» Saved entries
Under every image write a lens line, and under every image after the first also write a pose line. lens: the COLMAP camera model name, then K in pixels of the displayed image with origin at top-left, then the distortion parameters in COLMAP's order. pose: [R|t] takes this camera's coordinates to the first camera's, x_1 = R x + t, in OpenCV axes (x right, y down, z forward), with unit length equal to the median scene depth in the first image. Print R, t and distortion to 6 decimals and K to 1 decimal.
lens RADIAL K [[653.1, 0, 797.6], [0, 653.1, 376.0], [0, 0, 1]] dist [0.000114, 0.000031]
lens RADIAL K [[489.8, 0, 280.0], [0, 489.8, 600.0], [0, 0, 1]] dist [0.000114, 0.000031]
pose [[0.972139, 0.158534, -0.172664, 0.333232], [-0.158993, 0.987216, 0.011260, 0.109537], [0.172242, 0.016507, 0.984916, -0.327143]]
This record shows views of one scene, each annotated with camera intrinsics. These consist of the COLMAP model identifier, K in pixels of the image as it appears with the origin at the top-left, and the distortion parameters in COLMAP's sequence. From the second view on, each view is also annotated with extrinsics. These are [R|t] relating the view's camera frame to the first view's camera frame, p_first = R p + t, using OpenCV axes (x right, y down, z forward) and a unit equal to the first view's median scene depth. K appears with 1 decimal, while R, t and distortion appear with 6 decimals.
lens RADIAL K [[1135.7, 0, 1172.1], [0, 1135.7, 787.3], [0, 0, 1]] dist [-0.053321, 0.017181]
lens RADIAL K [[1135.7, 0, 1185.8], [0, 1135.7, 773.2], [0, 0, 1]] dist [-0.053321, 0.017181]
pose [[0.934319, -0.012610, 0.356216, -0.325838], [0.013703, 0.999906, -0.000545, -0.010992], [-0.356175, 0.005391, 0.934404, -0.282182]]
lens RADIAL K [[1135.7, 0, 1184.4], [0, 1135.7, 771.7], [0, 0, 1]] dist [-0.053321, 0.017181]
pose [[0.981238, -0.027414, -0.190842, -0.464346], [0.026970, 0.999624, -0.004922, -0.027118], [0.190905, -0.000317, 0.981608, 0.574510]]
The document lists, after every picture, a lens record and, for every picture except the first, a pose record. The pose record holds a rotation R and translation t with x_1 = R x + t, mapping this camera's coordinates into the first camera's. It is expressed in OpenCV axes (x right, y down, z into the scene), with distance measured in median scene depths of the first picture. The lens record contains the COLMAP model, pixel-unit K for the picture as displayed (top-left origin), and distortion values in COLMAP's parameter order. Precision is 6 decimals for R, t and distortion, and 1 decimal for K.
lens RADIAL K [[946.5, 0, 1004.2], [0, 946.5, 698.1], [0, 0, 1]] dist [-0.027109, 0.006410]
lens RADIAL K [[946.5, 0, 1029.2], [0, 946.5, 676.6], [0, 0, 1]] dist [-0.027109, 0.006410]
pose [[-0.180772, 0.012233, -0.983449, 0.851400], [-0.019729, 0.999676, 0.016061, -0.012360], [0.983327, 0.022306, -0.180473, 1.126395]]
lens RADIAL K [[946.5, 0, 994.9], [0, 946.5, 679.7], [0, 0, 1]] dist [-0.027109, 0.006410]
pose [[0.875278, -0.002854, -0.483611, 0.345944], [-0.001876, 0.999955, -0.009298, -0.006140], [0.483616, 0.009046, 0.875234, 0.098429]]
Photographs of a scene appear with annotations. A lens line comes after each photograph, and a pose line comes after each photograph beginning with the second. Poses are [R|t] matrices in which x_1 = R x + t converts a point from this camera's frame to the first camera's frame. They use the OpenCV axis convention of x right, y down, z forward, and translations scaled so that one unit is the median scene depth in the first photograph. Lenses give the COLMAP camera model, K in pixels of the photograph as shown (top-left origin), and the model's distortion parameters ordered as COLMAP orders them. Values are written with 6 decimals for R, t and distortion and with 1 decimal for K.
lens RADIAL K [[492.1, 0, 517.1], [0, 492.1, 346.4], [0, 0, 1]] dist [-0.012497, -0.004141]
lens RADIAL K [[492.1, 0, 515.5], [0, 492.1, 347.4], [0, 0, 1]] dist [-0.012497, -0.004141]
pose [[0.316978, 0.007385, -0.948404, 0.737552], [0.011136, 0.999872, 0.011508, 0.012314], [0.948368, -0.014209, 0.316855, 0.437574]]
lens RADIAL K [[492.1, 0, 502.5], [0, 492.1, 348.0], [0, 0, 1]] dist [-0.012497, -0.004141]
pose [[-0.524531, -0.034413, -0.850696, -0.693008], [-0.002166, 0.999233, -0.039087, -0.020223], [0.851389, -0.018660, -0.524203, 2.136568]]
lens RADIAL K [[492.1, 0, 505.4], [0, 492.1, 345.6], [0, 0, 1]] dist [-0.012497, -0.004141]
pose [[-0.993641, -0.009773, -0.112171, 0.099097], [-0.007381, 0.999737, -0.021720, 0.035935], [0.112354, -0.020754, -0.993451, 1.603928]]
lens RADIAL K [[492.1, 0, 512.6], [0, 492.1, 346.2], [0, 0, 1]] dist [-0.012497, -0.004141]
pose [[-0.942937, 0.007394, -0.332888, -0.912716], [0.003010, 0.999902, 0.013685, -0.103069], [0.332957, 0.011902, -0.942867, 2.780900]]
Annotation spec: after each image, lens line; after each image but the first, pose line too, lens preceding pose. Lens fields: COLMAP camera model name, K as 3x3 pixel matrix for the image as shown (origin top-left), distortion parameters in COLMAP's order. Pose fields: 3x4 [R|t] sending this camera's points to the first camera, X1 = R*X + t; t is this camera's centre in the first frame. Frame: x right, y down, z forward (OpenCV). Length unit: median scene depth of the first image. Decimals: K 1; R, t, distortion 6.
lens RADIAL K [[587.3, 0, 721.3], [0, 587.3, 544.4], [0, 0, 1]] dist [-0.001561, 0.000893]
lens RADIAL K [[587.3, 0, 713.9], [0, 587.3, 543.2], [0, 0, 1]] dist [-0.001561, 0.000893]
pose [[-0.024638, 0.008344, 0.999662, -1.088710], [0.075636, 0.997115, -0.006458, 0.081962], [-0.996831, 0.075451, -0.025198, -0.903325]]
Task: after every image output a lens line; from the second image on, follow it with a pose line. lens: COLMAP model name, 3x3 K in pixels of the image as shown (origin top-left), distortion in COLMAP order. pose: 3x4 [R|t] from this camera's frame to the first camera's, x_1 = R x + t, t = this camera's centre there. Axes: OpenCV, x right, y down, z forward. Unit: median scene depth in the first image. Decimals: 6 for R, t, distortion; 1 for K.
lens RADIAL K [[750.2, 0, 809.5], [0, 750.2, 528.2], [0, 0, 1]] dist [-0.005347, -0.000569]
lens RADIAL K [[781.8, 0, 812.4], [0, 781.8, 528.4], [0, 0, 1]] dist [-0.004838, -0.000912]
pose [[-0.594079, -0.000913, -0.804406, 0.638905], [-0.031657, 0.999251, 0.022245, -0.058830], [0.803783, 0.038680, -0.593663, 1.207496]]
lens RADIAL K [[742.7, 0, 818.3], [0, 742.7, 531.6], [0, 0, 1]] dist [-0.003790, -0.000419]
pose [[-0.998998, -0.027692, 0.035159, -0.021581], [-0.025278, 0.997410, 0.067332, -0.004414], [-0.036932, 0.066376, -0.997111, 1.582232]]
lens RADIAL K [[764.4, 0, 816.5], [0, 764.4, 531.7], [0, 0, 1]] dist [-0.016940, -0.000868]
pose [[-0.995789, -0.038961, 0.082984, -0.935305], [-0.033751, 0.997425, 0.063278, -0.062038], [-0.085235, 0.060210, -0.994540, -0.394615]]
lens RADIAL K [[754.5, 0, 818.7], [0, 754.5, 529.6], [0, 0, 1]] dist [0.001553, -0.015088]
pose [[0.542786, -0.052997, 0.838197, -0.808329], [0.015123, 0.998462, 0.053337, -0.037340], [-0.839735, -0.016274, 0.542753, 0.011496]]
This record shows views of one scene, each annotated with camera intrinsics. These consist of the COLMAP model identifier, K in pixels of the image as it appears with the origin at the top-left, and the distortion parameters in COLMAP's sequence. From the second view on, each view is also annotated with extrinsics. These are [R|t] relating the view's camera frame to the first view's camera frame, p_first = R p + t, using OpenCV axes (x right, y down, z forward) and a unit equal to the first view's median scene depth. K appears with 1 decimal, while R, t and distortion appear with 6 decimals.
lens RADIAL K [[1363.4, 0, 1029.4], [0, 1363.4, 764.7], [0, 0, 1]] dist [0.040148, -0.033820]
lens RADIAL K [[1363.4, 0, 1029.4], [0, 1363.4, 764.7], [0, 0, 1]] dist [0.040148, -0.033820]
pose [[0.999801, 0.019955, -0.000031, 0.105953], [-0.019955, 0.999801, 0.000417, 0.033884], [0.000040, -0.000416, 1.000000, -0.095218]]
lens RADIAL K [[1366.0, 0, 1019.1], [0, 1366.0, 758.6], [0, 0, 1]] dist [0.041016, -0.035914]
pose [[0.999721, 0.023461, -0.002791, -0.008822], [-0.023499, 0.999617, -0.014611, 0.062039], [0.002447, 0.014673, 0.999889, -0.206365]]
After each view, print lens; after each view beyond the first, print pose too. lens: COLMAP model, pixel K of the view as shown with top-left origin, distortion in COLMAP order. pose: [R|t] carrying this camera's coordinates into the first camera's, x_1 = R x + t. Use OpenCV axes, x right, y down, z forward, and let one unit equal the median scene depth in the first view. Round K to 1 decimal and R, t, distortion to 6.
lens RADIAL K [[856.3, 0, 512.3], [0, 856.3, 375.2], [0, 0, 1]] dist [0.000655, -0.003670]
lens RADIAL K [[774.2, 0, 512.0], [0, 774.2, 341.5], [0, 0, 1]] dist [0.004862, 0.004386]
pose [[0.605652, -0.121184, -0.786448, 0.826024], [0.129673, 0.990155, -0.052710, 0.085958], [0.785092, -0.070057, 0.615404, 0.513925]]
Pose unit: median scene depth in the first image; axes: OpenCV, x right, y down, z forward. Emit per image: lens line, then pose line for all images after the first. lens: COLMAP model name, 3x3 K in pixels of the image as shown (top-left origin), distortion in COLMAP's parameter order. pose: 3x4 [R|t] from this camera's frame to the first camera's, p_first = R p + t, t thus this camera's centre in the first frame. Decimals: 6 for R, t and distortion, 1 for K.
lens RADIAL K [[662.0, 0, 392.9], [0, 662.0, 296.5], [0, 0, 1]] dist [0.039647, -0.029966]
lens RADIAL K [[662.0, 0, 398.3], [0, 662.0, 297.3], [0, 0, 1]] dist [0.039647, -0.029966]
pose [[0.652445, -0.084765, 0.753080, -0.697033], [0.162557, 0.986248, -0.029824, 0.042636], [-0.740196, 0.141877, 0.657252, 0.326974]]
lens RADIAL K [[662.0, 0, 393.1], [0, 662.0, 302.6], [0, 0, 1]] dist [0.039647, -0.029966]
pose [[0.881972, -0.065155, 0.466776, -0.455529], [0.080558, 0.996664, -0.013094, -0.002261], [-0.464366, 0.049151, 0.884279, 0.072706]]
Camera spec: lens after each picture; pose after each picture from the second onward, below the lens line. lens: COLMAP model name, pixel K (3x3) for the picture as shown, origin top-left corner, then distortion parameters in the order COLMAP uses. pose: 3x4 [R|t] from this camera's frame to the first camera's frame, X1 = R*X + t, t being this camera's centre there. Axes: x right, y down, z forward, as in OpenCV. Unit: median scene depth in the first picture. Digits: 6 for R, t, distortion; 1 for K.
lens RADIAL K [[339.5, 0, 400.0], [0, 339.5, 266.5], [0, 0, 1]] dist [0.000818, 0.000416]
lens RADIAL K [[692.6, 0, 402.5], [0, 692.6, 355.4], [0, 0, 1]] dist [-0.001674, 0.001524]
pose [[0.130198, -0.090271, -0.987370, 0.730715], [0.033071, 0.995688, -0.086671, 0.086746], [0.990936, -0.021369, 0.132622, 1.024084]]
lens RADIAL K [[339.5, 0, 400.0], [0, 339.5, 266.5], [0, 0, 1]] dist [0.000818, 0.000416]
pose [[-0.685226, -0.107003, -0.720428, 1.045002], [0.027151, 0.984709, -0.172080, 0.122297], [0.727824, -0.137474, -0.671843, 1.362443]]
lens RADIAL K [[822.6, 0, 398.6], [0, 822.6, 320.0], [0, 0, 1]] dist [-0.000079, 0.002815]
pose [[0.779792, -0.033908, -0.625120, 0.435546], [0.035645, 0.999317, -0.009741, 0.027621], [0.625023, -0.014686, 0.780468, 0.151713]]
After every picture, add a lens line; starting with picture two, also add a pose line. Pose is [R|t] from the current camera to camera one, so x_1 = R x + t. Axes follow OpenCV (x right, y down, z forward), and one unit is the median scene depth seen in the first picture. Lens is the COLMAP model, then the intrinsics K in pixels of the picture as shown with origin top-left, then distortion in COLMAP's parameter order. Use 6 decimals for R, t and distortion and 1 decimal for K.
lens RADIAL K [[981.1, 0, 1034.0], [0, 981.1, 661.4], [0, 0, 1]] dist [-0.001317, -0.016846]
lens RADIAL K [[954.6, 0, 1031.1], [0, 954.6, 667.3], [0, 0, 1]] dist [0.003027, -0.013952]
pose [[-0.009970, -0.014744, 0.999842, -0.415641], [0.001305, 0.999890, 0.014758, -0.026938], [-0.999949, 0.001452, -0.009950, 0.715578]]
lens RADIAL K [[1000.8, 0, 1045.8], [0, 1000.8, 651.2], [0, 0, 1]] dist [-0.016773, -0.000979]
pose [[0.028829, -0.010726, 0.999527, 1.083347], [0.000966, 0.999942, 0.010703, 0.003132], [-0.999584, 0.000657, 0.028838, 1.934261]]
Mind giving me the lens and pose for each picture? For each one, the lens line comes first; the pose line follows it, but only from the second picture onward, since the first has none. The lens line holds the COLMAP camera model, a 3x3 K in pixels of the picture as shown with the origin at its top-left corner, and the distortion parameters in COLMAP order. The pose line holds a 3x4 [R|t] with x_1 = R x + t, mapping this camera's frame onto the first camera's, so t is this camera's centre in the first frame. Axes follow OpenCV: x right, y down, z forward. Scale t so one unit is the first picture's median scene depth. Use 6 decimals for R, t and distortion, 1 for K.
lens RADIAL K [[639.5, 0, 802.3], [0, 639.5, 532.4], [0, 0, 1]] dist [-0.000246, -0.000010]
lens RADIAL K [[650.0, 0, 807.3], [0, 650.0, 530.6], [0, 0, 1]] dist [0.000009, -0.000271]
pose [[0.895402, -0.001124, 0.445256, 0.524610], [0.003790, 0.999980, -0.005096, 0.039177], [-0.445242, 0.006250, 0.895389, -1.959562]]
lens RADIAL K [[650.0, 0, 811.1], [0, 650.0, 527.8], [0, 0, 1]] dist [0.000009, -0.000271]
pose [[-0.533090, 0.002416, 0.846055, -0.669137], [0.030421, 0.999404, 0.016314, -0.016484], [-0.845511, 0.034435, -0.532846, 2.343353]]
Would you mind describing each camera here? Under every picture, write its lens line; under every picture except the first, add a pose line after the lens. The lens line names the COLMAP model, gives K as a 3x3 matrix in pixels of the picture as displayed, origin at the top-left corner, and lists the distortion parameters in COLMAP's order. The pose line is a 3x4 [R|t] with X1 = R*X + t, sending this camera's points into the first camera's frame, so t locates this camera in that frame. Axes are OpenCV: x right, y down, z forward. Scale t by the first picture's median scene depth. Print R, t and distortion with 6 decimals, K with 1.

» Work request
Convert everything from the start of the listing down through the line containing "0.016507, 0.984916, -0.327143]]", both ends included, into a JSON list of strings with one string per line and no blank lines. Cover only those lines.

» Exercise output
[
  "Under every image write a lens line, and under every image after the first also write a pose line. lens: the COLMAP camera model name, then K in pixels of the displayed image with origin at top-left, then the distortion parameters in COLMAP's order. pose: [R|t] takes this camera's coordinates to the first camera's, x_1 = R x + t, in OpenCV axes (x right, y down, z forward), with unit length equal to the median scene depth in the first image. Print R, t and distortion to 6 decimals and K to 1 decimal.",
  "lens RADIAL K [[653.1, 0, 797.6], [0, 653.1, 376.0], [0, 0, 1]] dist [0.000114, 0.000031]",
  "lens RADIAL K [[489.8, 0, 280.0], [0, 489.8, 600.0], [0, 0, 1]] dist [0.000114, 0.000031]",
  "pose [[0.972139, 0.158534, -0.172664, 0.333232], [-0.158993, 0.987216, 0.011260, 0.109537], [0.172242, 0.016507, 0.984916, -0.327143]]"
]